Saved data entries
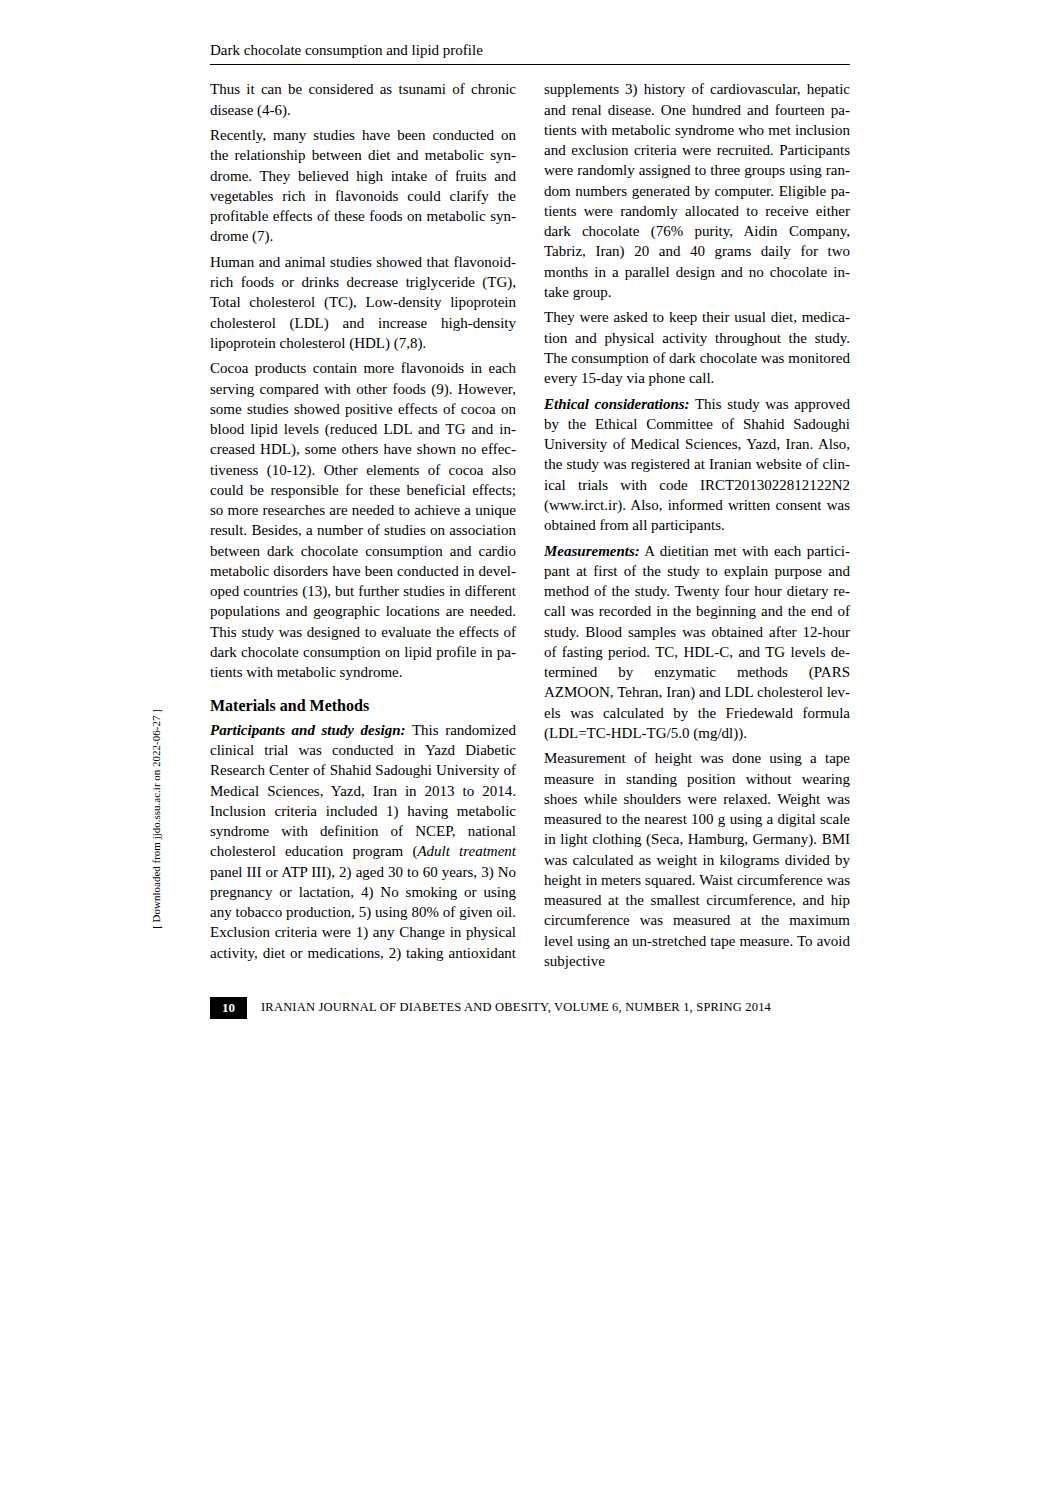[ Downloaded from jjdo.ssu.ac.ir on 2022-06-27 ]
Dark chocolate consumption and lipid profile
Thus it can be considered as tsunami of chronic disease (4-6).
Recently, many studies have been conducted on the relationship between diet and metabolic syndrome. They believed high intake of fruits and vegetables rich in flavonoids could clarify the profitable effects of these foods on metabolic syndrome (7).
Human and animal studies showed that flavonoid-rich foods or drinks decrease triglyceride (TG), Total cholesterol (TC), Low-density lipoprotein cholesterol (LDL) and increase high-density lipoprotein cholesterol (HDL) (7,8).
Cocoa products contain more flavonoids in each serving compared with other foods (9). However, some studies showed positive effects of cocoa on blood lipid levels (reduced LDL and TG and increased HDL), some others have shown no effectiveness (10-12). Other elements of cocoa also could be responsible for these beneficial effects; so more researches are needed to achieve a unique result. Besides, a number of studies on association between dark chocolate consumption and cardio metabolic disorders have been conducted in developed countries (13), but further studies in different populations and geographic locations are needed. This study was designed to evaluate the effects of dark chocolate consumption on lipid profile in patients with metabolic syndrome.
Materials and Methods
Participants and study design: This randomized clinical trial was conducted in Yazd Diabetic Research Center of Shahid Sadoughi University of Medical Sciences, Yazd, Iran in 2013 to 2014. Inclusion criteria included 1) having metabolic syndrome with definition of NCEP, national cholesterol education program (Adult treatment panel III or ATP III), 2) aged 30 to 60 years, 3) No pregnancy or lactation, 4) No smoking or using any tobacco production, 5) using 80% of given oil. Exclusion criteria were 1) any Change in physical activity, diet or medications, 2) taking antioxidant supplements 3) history of cardiovascular, hepatic and renal disease. One hundred and fourteen patients with metabolic syndrome who met inclusion and exclusion criteria were recruited. Participants were randomly assigned to three groups using random numbers generated by computer. Eligible patients were randomly allocated to receive either dark chocolate (76% purity, Aidin Company, Tabriz, Iran) 20 and 40 grams daily for two months in a parallel design and no chocolate intake group.
They were asked to keep their usual diet, medication and physical activity throughout the study. The consumption of dark chocolate was monitored every 15-day via phone call.
Ethical considerations: This study was approved by the Ethical Committee of Shahid Sadoughi University of Medical Sciences, Yazd, Iran. Also, the study was registered at Iranian website of clinical trials with code IRCT2013022812122N2 (www.irct.ir). Also, informed written consent was obtained from all participants.
Measurements: A dietitian met with each participant at first of the study to explain purpose and method of the study. Twenty four hour dietary recall was recorded in the beginning and the end of study. Blood samples was obtained after 12-hour of fasting period. TC, HDL-C, and TG levels determined by enzymatic methods (PARS AZMOON, Tehran, Iran) and LDL cholesterol levels was calculated by the Friedewald formula (LDL=TC-HDL-TG/5.0 (mg/dl)).
Measurement of height was done using a tape measure in standing position without wearing shoes while shoulders were relaxed. Weight was measured to the nearest 100 g using a digital scale in light clothing (Seca, Hamburg, Germany). BMI was calculated as weight in kilograms divided by height in meters squared. Waist circumference was measured at the smallest circumference, and hip circumference was measured at the maximum level using an un-stretched tape measure. To avoid subjective
10 IRANIAN JOURNAL OF DIABETES AND OBESITY, VOLUME 6, NUMBER 1, SPRING 2014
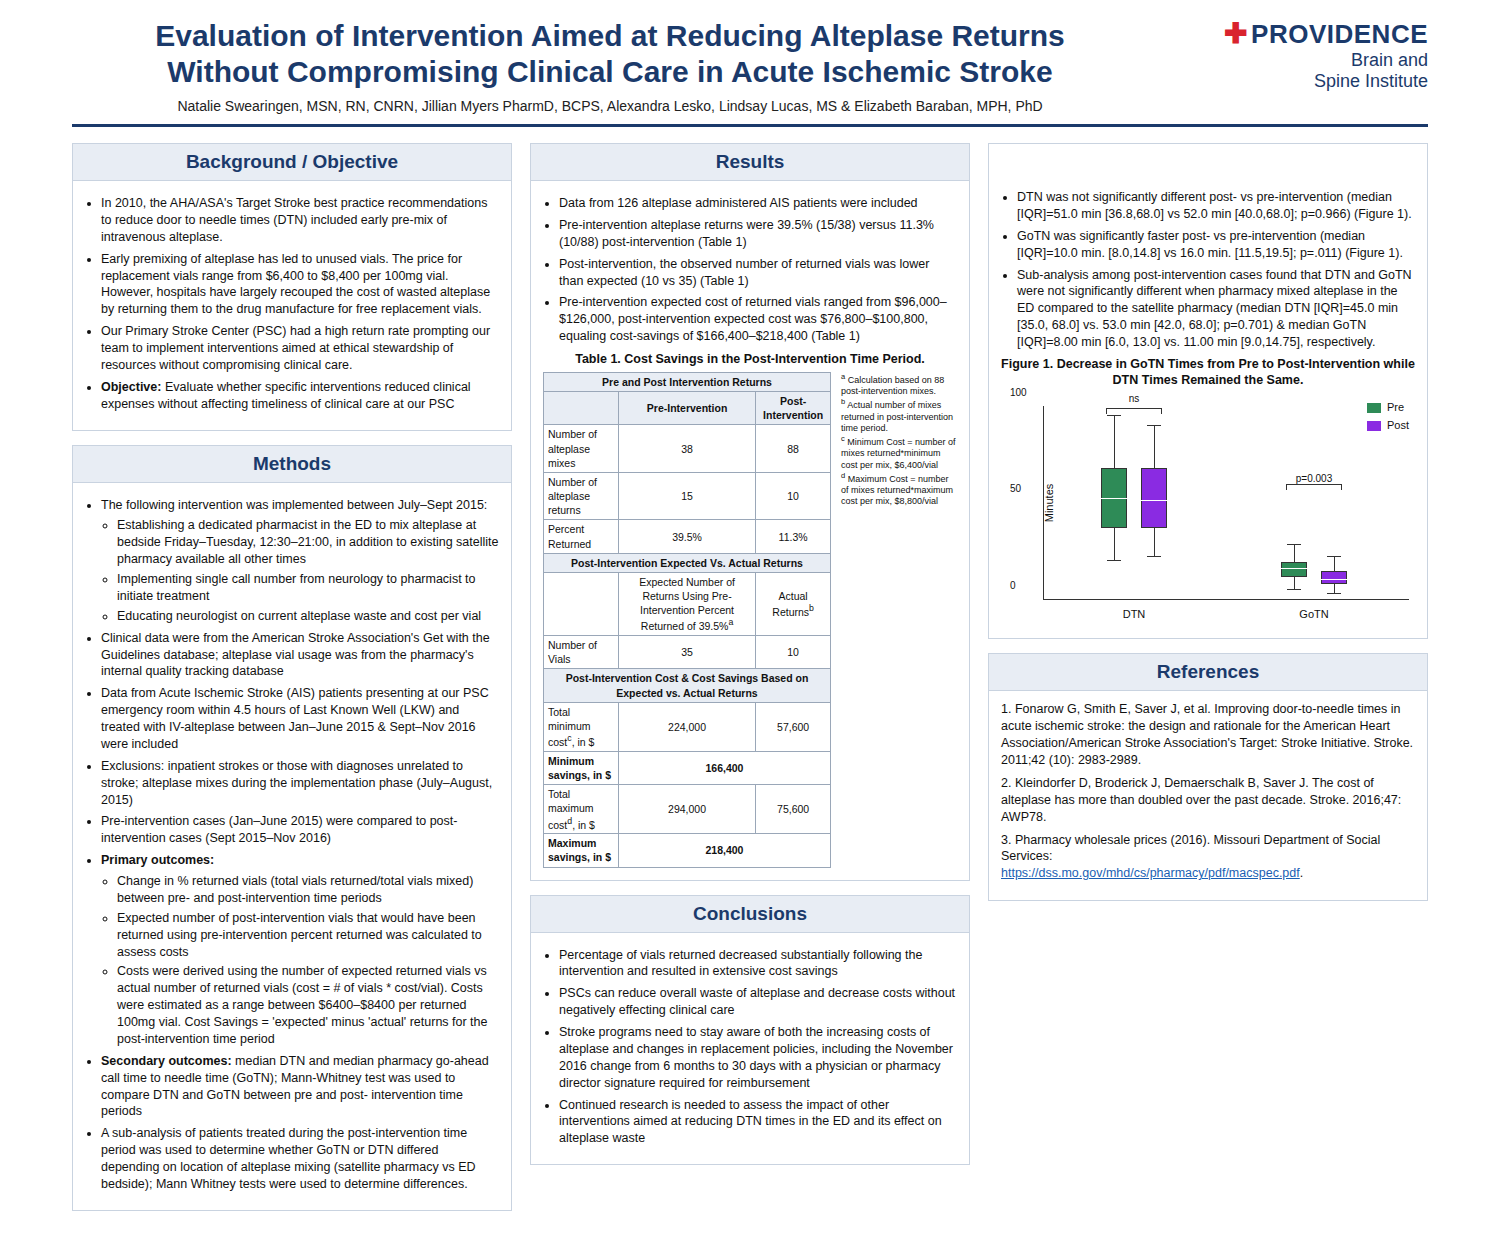Evaluation of Intervention Aimed at Reducing Alteplase Returns
Without Compromising Clinical Care in Acute Ischemic Stroke
Natalie Swearingen, MSN, RN, CNRN, Jillian Myers PharmD, BCPS, Alexandra Lesko, Lindsay Lucas, MS & Elizabeth Baraban, MPH, PhD
✚PROVIDENCE
Brain and
Spine Institute
Background / Objective
In 2010, the AHA/ASA's Target Stroke best practice recommendations to reduce door to needle times (DTN) included early pre-mix of intravenous alteplase.
Early premixing of alteplase has led to unused vials. The price for replacement vials range from $6,400 to $8,400 per 100mg vial. However, hospitals have largely recouped the cost of wasted alteplase by returning them to the drug manufacture for free replacement vials.
Our Primary Stroke Center (PSC) had a high return rate prompting our team to implement interventions aimed at ethical stewardship of resources without compromising clinical care.
Objective: Evaluate whether specific interventions reduced clinical expenses without affecting timeliness of clinical care at our PSC
Methods
The following intervention was implemented between July–Sept 2015:
Establishing a dedicated pharmacist in the ED to mix alteplase at bedside Friday–Tuesday, 12:30–21:00, in addition to existing satellite pharmacy available all other times
Implementing single call number from neurology to pharmacist to initiate treatment
Educating neurologist on current alteplase waste and cost per vial
Clinical data were from the American Stroke Association's Get with the Guidelines database; alteplase vial usage was from the pharmacy's internal quality tracking database
Data from Acute Ischemic Stroke (AIS) patients presenting at our PSC emergency room within 4.5 hours of Last Known Well (LKW) and treated with IV-alteplase between Jan–June 2015 & Sept–Nov 2016 were included
Exclusions: inpatient strokes or those with diagnoses unrelated to stroke; alteplase mixes during the implementation phase (July–August, 2015)
Pre-intervention cases (Jan–June 2015) were compared to post-intervention cases (Sept 2015–Nov 2016)
Primary outcomes:
Change in % returned vials (total vials returned/total vials mixed) between pre- and post-intervention time periods
Expected number of post-intervention vials that would have been returned using pre-intervention percent returned was calculated to assess costs
Costs were derived using the number of expected returned vials vs actual number of returned vials (cost = # of vials * cost/vial). Costs were estimated as a range between $6400–$8400 per returned 100mg vial. Cost Savings = 'expected' minus 'actual' returns for the post-intervention time period
Secondary outcomes: median DTN and median pharmacy go-ahead call time to needle time (GoTN); Mann-Whitney test was used to compare DTN and GoTN between pre and post- intervention time periods
A sub-analysis of patients treated during the post-intervention time period was used to determine whether GoTN or DTN differed depending on location of alteplase mixing (satellite pharmacy vs ED bedside); Mann Whitney tests were used to determine differences.
Results
Data from 126 alteplase administered AIS patients were included
Pre-intervention alteplase returns were 39.5% (15/38) versus 11.3% (10/88) post-intervention (Table 1)
Post-intervention, the observed number of returned vials was lower than expected (10 vs 35) (Table 1)
Pre-intervention expected cost of returned vials ranged from $96,000–$126,000, post-intervention expected cost was $76,800–$100,800, equaling cost-savings of $166,400–$218,400 (Table 1)
Table 1. Cost Savings in the Post-Intervention Time Period.
| Pre and Post Intervention Returns |
| --- |
| | Pre-Intervention | Post-Intervention |
| Number of alteplase mixes | 38 | 88 |
| Number of alteplase returns | 15 | 10 |
| Percent Returned | 39.5% | 11.3% |
| Post-Intervention Expected Vs. Actual Returns |
| | Expected Number of Returns Using Pre-Intervention Percent Returned of 39.5% a | Actual Returns b |
| Number of Vials | 35 | 10 |
| Post-Intervention Cost & Cost Savings Based on Expected vs. Actual Returns |
| Total minimum cost c , in $ | 224,000 | 57,600 |
| Minimum savings, in $ | 166,400 |
| Total maximum cost d , in $ | 294,000 | 75,600 |
| Maximum savings, in $ | 218,400 |
a Calculation based on 88 post-intervention mixes.
b Actual number of mixes returned in post-intervention time period.
c Minimum Cost = number of mixes returned*minimum cost per mix, $6,400/vial
d Maximum Cost = number of mixes returned*maximum cost per mix, $8,800/vial
Conclusions
Percentage of vials returned decreased substantially following the intervention and resulted in extensive cost savings
PSCs can reduce overall waste of alteplase and decrease costs without negatively effecting clinical care
Stroke programs need to stay aware of both the increasing costs of alteplase and changes in replacement policies, including the November 2016 change from 6 months to 30 days with a physician or pharmacy director signature required for reimbursement
Continued research is needed to assess the impact of other interventions aimed at reducing DTN times in the ED and its effect on alteplase waste
Results (cont.)
DTN was not significantly different post- vs pre-intervention (median [IQR]=51.0 min [36.8,68.0] vs 52.0 min [40.0,68.0]; p=0.966) (Figure 1).
GoTN was significantly faster post- vs pre-intervention (median [IQR]=10.0 min. [8.0,14.8] vs 16.0 min. [11.5,19.5]; p=.011) (Figure 1).
Sub-analysis among post-intervention cases found that DTN and GoTN were not significantly different when pharmacy mixed alteplase in the ED compared to the satellite pharmacy (median DTN [IQR]=45.0 min [35.0, 68.0] vs. 53.0 min [42.0, 68.0]; p=0.701) & median GoTN [IQR]=8.00 min [6.0, 13.0] vs. 11.00 min [9.0,14.75], respectively.
Figure 1. Decrease in GoTN Times from Pre to Post-Intervention while DTN Times Remained the Same.
Pre
Post
0
50
100
Minutes
ns
p=0.003
DTN
GoTN
References
1. Fonarow G, Smith E, Saver J, et al. Improving door-to-needle times in acute ischemic stroke: the design and rationale for the American Heart Association/American Stroke Association's Target: Stroke Initiative. Stroke. 2011;42 (10): 2983-2989.
2. Kleindorfer D, Broderick J, Demaerschalk B, Saver J. The cost of alteplase has more than doubled over the past decade. Stroke. 2016;47: AWP78.
3. Pharmacy wholesale prices (2016). Missouri Department of Social Services:
https://dss.mo.gov/mhd/cs/pharmacy/pdf/macspec.pdf.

* _Work task_
Look above for the line with "in $ | 166,400 |" and the line with "Conclusions". Retype those two lines and every line between them exactly, adding nothing.

* _Output_
| Minimum savings, in $ | 166,400 |
| Total maximum cost d , in $ | 294,000 | 75,600 |
| Maximum savings, in $ | 218,400 |
a Calculation based on 88 post-intervention mixes.
b Actual number of mixes returned in post-intervention time period.
c Minimum Cost = number of mixes returned*minimum cost per mix, $6,400/vial
d Maximum Cost = number of mixes returned*maximum cost per mix, $8,800/vial
Conclusions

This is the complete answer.